Closing — this was addressed via a different approach.

**What shipped instead:**

- #{landed_pr} / {commit_sha} took the approach of {description}, rather than {what this PR did}.
- {Why the alternative approach was preferred, e.g., "backward compatibility", "broader fix", "addresses root cause"}.

**Related threads:**

- #{canonical_pr} for the implementation that landed.
- #{issue} for the original issue, now resolved.

Thank you for the PR, @{author} — the problem you identified was valid and helped inform the fix that shipped.

Template 4: Stale / Abandoned with Active Replacement

Use when a PR went stale and a newer attempt exists.

Closing — this went stale and a more recent PR addresses the same problem.

**Active replacement:**

- #{newer_pr} ({title}) covers the same fix with {what makes it better: tests, changelog, fresher rebase}.

If you'd like to continue contributing to this area, #{newer_pr} is the thread to follow.
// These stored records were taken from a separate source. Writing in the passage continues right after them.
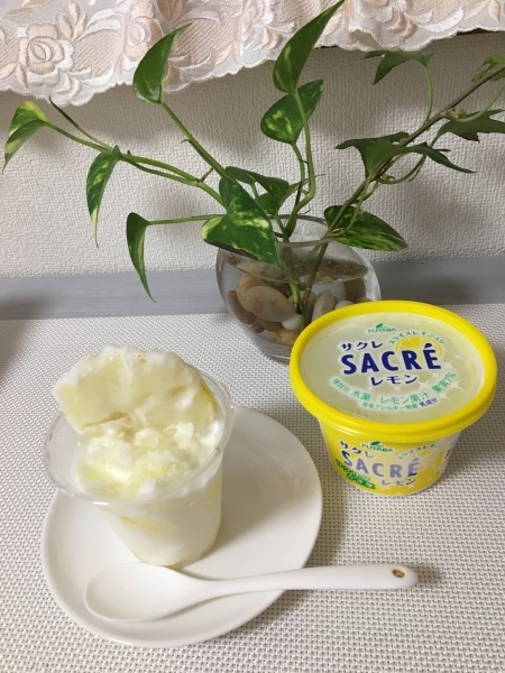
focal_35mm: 29
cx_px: 252
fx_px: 564
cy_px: 336
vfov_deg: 61.7
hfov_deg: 48.2
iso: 125
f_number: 2.2
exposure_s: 1/33
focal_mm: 4.15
Thank you for the early work on this, @{author}!

Usage Notes

Always thank the contributor by @-mentioning them.
Always link to the canonical PR/commit/issue so the contributor can follow up.
Never use backticks around issue/PR refs like #12345 — use plain #12345 so GitHub auto-links them.
Post the comment via: gh pr comment {number} -R {owner}/{repo} -F - <<'EOF'\n{message}\nEOF

Confirmation Gate

Never close PRs without explicit maintainer approval. The workflow is:

Draft all closing comments and present them to the maintainer for review.
Show the full list: which PRs will be closed, which template is used, and the exact comment text.
Wait for explicit "go" / approval before posting any comments or closing any PRs.
Close PRs one at a time with comment + close:

# Comment first, then close
gh pr comment {number} -R {owner}/{repo} -F - <<'EOF'
{closing message}
EOF

gh pr close {number} -R {owner}/{repo}

After all closures, report what was done with links to each closed PR's comment.